At least three Detroit-area Fiat Chrysler workers have died of COVID-19 since the restart of auto production in May, and there are reports of other autoworker deaths related to COVID-19. Infections are being reported daily at auto plants across the country. The latest autoworker to succumb to the virus was Michael Fraser, a contract worker at the Ford Kansas City Assembly Plant.
Despite all of this, auto management, with the support of the UAW, claims auto plants are pristine and virus-free. They have tried to maintain this fiction by hiding the number and location of cases.
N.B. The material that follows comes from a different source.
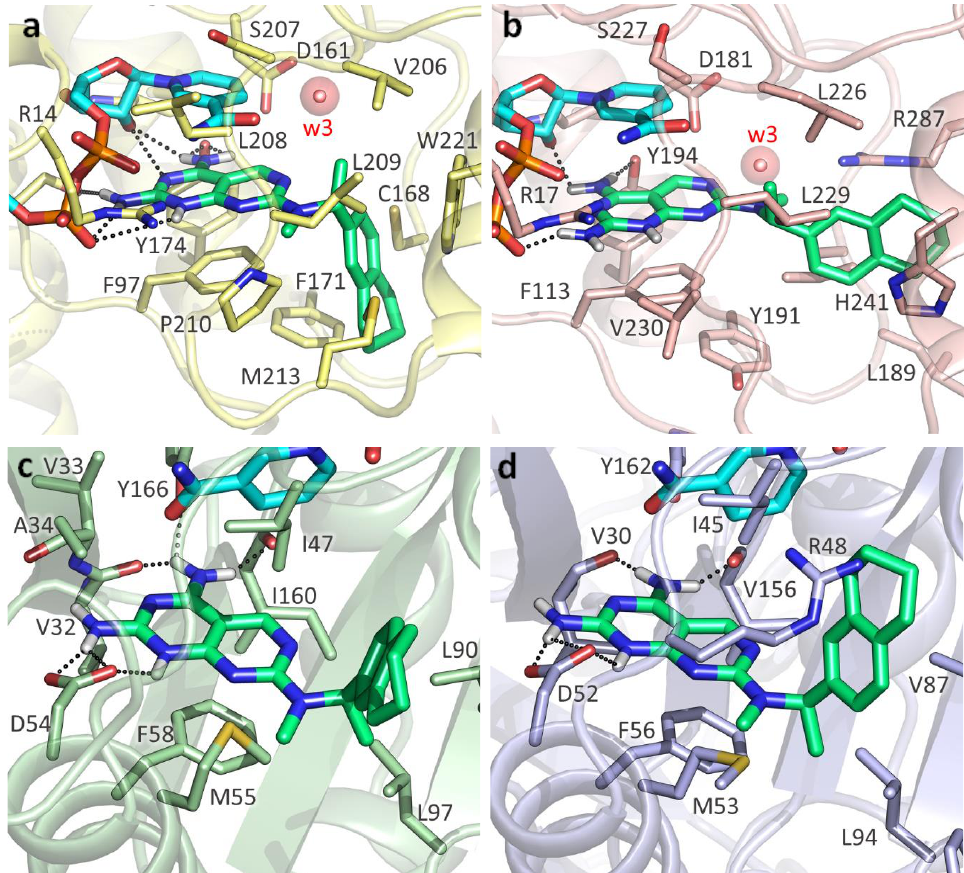
Figure 4. TCMDC-143296 docking poses in the different reductases. ( a ) TCMDC-143296 in Tb PTR1 (PDB ID:2C7V). ( b ) TCMDC-143296 in Lm PTR1 (PDB ID:2BFA). ( c ) TCMDC-143296 in Tb DHFR (PDB ID:3RG9). ( d ) TCMDC-143296 in Lm DHFR-TS (model). Protein is represented as cartoon ( Tb PTR1, light yellow; Lm PTR1, light pink; Tb DHFR, light green; Lm DHFR-TS, light blue). TCMDC-143296 (green), NADPH cofactor (cyan) and binding site residues are depicted as sticks and labelled. Hydrogen bonds are indicated as black dashed lines. Water molecules, indicated when not displaced by the docking, are reported as red spheres with their Van der Waals radius visible in transparency.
Management has even denied financial support to workers who contract COVID-19, claiming they must have contracted the infection outside the plant.
In response to these farcical claims, one Fort Wayne GM worker recently noted sarcastically on Facebook, “This is the safest place to be because no one gets COVID at GM.”
UAW President Rory Gamble in a statement quoted by the Associated Press asserted that reports of the danger of COVID-19 spreading in the plants were due to “misinformation,” an oblique reference to the WSWS, which has carried regular reports on outbreaks of the disease in auto factories.
“They need to have a complete understanding that we’re doing everything we can to keep them safe,” Gamble lyingly asserted. He added that workers “have a right to be afraid,” without adding that UAW insists they have no right to halt production and interrupt the flow of profit to save their own lives.
But this is exactly what is needed. Emergency measures are needed now or hundreds of thousands of additional lives may be lost. These include the shutdown of schools and all nonessential production. Workers in the affected industries as well as small businesses must receive full compensation for lost wages and business income.
This requires that workers take independent action in opposition to the unions and the big business politicians in the Democratic and Republican parties. The Socialist Equality Party and the WSWS call for the building of emergency action committees to mobilize the power of the working class, including the preparation of a political general strike to shut down nonessential production and schools and guarantee full compensation.
The working class must insist that the defense of human lives takes precedence over the mad drive for the accumulation of private profit. The fight for this requires a new leadership and perspective based on the international unity of the working class and the socialist reorganization of economic and political life. We urge workers to join the Socialist Equality Party to take up this fight.